Sekolah Rakyat merupakan program prioritas pemerintah untuk memberikan akses pendidikan bagi anak-anak dari keluarga kurang mampu. Melalui pendidikan berasrama, program ini diarahkan untuk meningkatkan kualitas sumber daya manusia dan membantu memutus mata rantai kemiskinan.

“Sekolah Rakyat dimulai sejak 2025 dengan beroperasinya sekolah rintisan di 166 lokasi dengan sekitar 15.000 siswa baik jenjang SD, SMP, dan SMA. Sekarang, anak-anak yang dahulu putus harapan kini Sekolah Rakyat menjawab mereka dalam meraih impian dan cita-citanya,” tutup Gus Ipul.

Bupati Gresik Fandi Akhmad Yani

Sementara itu, Bupati Gresik Fandi Akhmad Yani mengatakan Sekolah Rakyat menjadi kesempatan bagi anak-anak dari keluarga prasejahtera untuk mendapatkan pendidikan berkualitas.

“Sekolah Rakyat ini memberikan kesempatan kepada anak-anak dari keluarga yang belum beruntung.

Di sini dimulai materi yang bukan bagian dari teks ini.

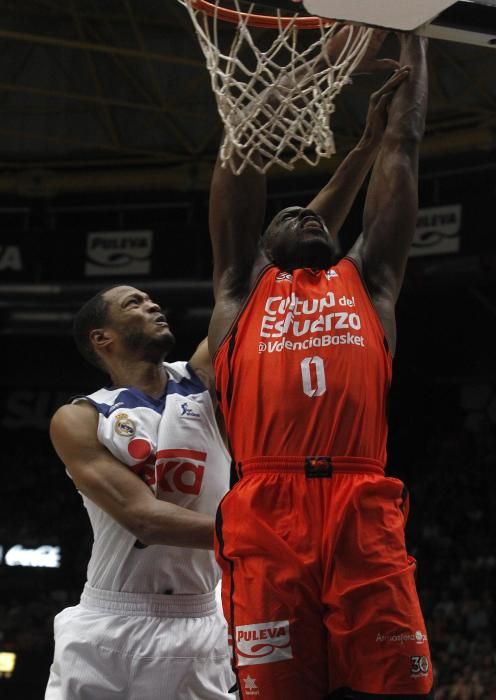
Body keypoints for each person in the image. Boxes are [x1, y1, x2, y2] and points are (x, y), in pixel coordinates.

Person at [209, 33, 432, 700]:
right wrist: (272, 91)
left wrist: (414, 32)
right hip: (265, 508)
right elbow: (241, 154)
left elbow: (404, 143)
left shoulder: (370, 283)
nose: (307, 213)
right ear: (261, 248)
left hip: (360, 502)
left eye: (314, 213)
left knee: (399, 690)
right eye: (290, 214)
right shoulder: (238, 295)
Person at [45, 284, 235, 699]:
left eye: (152, 300)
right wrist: (266, 535)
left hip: (199, 619)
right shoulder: (81, 418)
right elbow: (145, 519)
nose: (153, 305)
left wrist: (305, 222)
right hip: (108, 623)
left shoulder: (204, 380)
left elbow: (246, 291)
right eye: (135, 303)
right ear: (102, 338)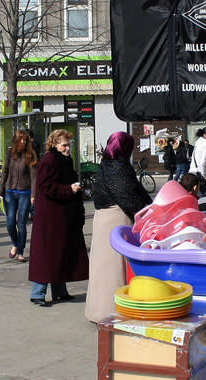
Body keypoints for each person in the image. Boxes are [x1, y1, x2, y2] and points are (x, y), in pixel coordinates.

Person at [85, 131, 152, 323]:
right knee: (112, 267)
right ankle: (109, 311)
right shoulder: (118, 165)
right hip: (115, 219)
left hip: (104, 218)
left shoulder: (106, 163)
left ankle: (98, 310)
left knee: (102, 267)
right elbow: (127, 196)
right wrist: (146, 213)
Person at [28, 129, 89, 307]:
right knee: (48, 255)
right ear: (54, 144)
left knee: (59, 253)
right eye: (64, 145)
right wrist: (69, 189)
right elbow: (46, 187)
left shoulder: (62, 160)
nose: (67, 148)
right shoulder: (49, 160)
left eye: (68, 145)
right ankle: (38, 293)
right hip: (50, 217)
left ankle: (60, 291)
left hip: (60, 215)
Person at [0, 130, 37, 263]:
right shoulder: (10, 153)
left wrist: (33, 195)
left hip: (25, 192)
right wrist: (0, 189)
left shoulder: (30, 154)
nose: (23, 142)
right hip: (10, 191)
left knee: (21, 223)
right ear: (16, 140)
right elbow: (5, 172)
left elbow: (33, 176)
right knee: (9, 222)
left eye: (25, 140)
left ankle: (20, 251)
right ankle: (15, 243)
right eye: (21, 139)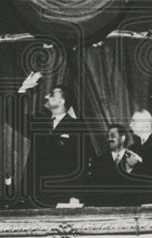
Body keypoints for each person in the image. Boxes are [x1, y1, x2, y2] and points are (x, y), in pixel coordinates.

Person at [17, 71, 89, 206]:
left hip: (61, 197)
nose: (45, 96)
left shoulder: (78, 127)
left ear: (61, 101)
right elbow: (12, 116)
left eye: (51, 95)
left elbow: (81, 164)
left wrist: (75, 195)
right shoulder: (39, 123)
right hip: (34, 196)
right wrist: (23, 89)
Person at [84, 124, 144, 206]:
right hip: (105, 210)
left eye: (112, 136)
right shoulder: (99, 161)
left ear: (122, 138)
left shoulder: (134, 159)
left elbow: (138, 191)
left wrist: (129, 170)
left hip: (128, 210)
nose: (109, 139)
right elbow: (94, 190)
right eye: (107, 136)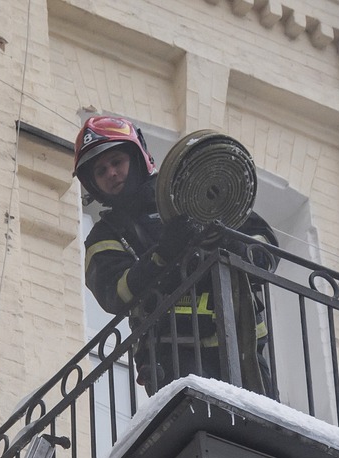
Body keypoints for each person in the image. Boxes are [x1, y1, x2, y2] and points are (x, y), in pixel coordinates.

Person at [74, 113, 271, 395]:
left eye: (116, 162)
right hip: (172, 354)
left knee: (263, 434)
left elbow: (264, 250)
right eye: (101, 172)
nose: (111, 174)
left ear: (137, 155)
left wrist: (229, 242)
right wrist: (162, 255)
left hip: (242, 345)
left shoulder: (187, 191)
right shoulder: (104, 235)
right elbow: (114, 294)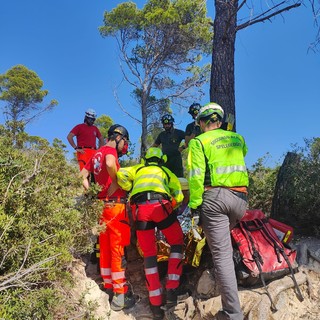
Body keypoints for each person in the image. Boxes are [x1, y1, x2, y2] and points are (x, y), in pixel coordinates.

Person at [187, 102, 249, 320]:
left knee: (221, 256)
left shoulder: (198, 142)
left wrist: (194, 208)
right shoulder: (237, 138)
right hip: (241, 201)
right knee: (225, 249)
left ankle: (233, 314)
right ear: (220, 121)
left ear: (202, 122)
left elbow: (195, 176)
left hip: (215, 200)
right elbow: (243, 151)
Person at [116, 147, 185, 320]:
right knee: (177, 241)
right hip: (160, 206)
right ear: (161, 159)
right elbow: (179, 196)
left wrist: (130, 186)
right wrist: (172, 207)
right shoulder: (165, 171)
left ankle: (155, 304)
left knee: (149, 254)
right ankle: (172, 288)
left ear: (146, 159)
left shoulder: (137, 169)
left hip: (140, 210)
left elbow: (120, 175)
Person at [80, 124, 136, 311]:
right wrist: (116, 182)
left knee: (104, 247)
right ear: (118, 137)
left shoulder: (96, 153)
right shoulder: (110, 151)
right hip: (115, 206)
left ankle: (109, 286)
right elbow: (111, 163)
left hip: (101, 206)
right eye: (125, 142)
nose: (124, 146)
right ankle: (120, 295)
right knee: (117, 248)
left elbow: (82, 175)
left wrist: (93, 193)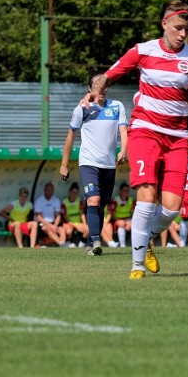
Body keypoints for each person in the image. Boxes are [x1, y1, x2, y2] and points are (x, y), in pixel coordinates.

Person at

Termasuk mereka dari keluarga miskin ekstrem, untuk belajar dan berpeluang menjadi orang sukses di masa depan. Ini adalah mandat dari Bapak Presiden Prabowo Subianto,” ujarnya.

Menurut Gus Yani, Sekolah Rakyat Terintegrasi merupakan bentuk kolaborasi pemerintah pusat dan daerah dalam menghadirkan pendidikan gratis berbasis asrama.

“Alhamdulillah ada 405 siswa dengan rincian dari SD, SMP, SMA masing-masing 90 juga ada 75 siswa SRMA yang sudah berjalan satu tahun serta 60 anak dari Kabupaten Lamongan. Melalui sekolah berasrama gratis ini, kita ingin melahirkan generasi unggul yang berkarakter kuat. Kami memadukan kurikulum standar nasional dengan kearifan lokal yang religius agar para siswa siap menghadapi masa depan,” ujar Gus Yani di sela-sela peninjauan lokasi.

Sekolah Rakyat Terintegrasi I Kabupaten Gresik berdiri di atas lahan seluas 6,5 hektare. Pemerintah berharap keberadaan sekolah tersebut dapat memberikan ruang belajar yang layak bagi siswa sekaligus membentuk generasi yang mandiri dan berkarakter.